Each day we speak to a journalist about their new normal.
Where are you working from right now?
I am working from home, obviously, with my desk set up in our multi-purpose study, nursery, dining room, spare room.
What’s your new morning routine?
My wife had our first child two days before lockdown, so the morning routine very much depends on her (my daughter, not my wife, though…). Generally, I try to wake, shower and have coffee and some sort of breakfast before I sit at my desk for 8.30/9. But best laid plans, etc.
What is your workwear looking like?
Where possible I try to dress in real clothes, that is, jeans and a t-shirt, rather than pyjamas/loungewear. I also always put on my watch to give some semblance of normality and professionalism. Obviously, sometimes I’m just in my pants all day.
How has your working week changed since Covid-19 hit?
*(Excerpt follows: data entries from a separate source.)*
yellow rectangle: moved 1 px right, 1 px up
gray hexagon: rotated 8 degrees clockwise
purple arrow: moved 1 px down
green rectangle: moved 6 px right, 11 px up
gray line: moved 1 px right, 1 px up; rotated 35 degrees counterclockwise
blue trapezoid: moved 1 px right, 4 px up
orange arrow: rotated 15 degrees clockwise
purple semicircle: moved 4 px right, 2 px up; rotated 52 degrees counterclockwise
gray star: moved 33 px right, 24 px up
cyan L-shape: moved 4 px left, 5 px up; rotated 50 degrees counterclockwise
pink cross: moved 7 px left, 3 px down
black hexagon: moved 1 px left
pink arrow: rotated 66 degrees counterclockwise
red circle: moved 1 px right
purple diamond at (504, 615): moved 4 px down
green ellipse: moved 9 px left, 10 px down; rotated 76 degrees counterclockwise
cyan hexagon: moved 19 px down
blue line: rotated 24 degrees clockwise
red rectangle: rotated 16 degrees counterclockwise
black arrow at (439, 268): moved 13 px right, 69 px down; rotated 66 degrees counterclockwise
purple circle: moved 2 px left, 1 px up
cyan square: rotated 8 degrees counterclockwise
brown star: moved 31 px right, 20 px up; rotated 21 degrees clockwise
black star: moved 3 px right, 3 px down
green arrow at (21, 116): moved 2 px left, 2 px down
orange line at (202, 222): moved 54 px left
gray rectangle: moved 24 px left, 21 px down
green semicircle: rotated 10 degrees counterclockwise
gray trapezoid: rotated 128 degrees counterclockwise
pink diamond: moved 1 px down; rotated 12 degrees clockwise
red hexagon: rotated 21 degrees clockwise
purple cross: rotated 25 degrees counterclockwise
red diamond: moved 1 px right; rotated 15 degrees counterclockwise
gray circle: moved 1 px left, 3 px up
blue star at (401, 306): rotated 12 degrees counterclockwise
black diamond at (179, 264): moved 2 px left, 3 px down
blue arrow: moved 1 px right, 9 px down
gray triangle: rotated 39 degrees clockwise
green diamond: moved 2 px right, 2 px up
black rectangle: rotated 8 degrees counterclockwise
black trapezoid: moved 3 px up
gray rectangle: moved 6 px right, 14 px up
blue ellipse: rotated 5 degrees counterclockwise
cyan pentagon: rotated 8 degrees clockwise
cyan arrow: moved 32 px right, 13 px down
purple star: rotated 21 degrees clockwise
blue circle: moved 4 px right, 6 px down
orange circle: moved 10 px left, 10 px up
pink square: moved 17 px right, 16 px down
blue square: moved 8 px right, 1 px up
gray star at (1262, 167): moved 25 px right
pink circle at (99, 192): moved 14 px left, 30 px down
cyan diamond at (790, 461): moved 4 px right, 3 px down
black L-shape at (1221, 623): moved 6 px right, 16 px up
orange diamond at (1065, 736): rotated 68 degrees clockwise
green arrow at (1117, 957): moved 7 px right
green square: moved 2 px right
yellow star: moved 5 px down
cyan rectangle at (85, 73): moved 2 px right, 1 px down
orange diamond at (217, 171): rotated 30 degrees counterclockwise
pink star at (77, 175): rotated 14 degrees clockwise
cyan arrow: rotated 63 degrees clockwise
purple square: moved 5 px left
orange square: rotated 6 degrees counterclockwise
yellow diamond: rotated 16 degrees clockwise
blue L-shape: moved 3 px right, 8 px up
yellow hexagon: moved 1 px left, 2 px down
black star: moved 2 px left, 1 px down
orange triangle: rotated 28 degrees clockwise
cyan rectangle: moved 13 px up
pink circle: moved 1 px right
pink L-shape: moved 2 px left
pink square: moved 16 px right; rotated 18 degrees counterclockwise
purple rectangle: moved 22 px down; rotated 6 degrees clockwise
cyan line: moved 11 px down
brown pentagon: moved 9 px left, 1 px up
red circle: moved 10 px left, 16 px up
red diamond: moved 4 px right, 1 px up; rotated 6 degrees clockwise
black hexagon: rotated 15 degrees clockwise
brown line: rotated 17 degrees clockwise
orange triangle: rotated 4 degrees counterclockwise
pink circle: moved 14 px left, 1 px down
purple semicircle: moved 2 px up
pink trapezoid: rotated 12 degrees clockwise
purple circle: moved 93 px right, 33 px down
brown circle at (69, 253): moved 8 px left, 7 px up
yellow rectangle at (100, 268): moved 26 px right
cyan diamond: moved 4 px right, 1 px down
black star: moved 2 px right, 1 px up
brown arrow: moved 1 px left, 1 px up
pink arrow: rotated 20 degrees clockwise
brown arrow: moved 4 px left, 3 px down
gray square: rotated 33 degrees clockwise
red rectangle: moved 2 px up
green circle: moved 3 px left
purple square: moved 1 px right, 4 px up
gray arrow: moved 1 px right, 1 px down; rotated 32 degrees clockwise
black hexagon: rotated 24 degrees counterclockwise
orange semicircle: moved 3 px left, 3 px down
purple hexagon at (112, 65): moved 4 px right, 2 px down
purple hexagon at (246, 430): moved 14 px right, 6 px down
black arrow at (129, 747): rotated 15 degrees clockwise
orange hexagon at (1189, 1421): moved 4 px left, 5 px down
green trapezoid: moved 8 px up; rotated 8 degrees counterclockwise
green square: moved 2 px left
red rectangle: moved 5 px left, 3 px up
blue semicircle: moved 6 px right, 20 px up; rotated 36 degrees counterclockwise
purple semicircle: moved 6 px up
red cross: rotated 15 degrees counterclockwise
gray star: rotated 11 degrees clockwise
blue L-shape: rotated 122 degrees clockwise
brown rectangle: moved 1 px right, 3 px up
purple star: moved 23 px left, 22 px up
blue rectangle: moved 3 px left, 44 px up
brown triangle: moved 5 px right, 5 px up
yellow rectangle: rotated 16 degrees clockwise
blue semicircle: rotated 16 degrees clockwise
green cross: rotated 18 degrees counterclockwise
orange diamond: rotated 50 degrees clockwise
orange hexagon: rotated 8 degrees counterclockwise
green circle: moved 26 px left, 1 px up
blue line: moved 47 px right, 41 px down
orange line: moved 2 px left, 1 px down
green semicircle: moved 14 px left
The absence of a commute has made the day’s pace gentler, cutting out two hours-plus wasted on travel. Otherwise, I have been kept busy by the steady and impressive schedule of content produced on Telegraph Travel. There is plenty in the way of news – the when, why, how and whats of the changing state of the industry in these chaotic times – and consumer advice, not to mention the inspirational features, first-persons and comments pieces we have been producing.
What are the current plans for filling your pages?
As above, really. But my focus is currently online.
What does a work lunch look like these days?
What would we all give for a Pret now, huh? My diet has turned fairly cheese on toast heavy, but I think we all seem to be snacking less out of the office. We were sent a few boxes of brownies after my daughter was born so that proved good roughage.
What’s the biggest challenge for your desk/publication right now?
Given the unprecedented nature of what is happening in the world of travel right now, it has been at times difficult to assess quickly the impact on British holidaymakers, from those with packages booked to independent travellers etc. On a broader note, Telegraph Travel is faced with the task of keeping travellers motivated and inspired, so that when restrictions are lifted they’ll be knocking down the doors of the nation’s travel firms.
One of the issues the industry is struggling with at the moment that I find interesting is the refunds conundrum: consumers rightly want money back for their cancelled trips, but at what cost, if it means a tour operator goes bankrupt? This is something that will need to be resolved, working in cooperation with the government.
Has anything positive come out of this?
Were we at a point where we were taking travel for granted? Everything was so easy: cheap flights, a wealth of accommodation and myriad cities, beaches and mountains to visit. Perhaps we were on the move so much and so often that some of the joy of a holiday was lost. I know much of the lockdown talk has been about planning that trip of a lifetime for 2021 and beyond, so maybe all this has rekindled a passion for travel that is a privilege not a right.
What’s your top tip for PRs right now?
Be open and honest with the challenges you’re facing and what it might take to fix them. There has never been a less appropriate time for “PR speak”.
What’s your comeback plan?
I really need a haircut before I go out in public again.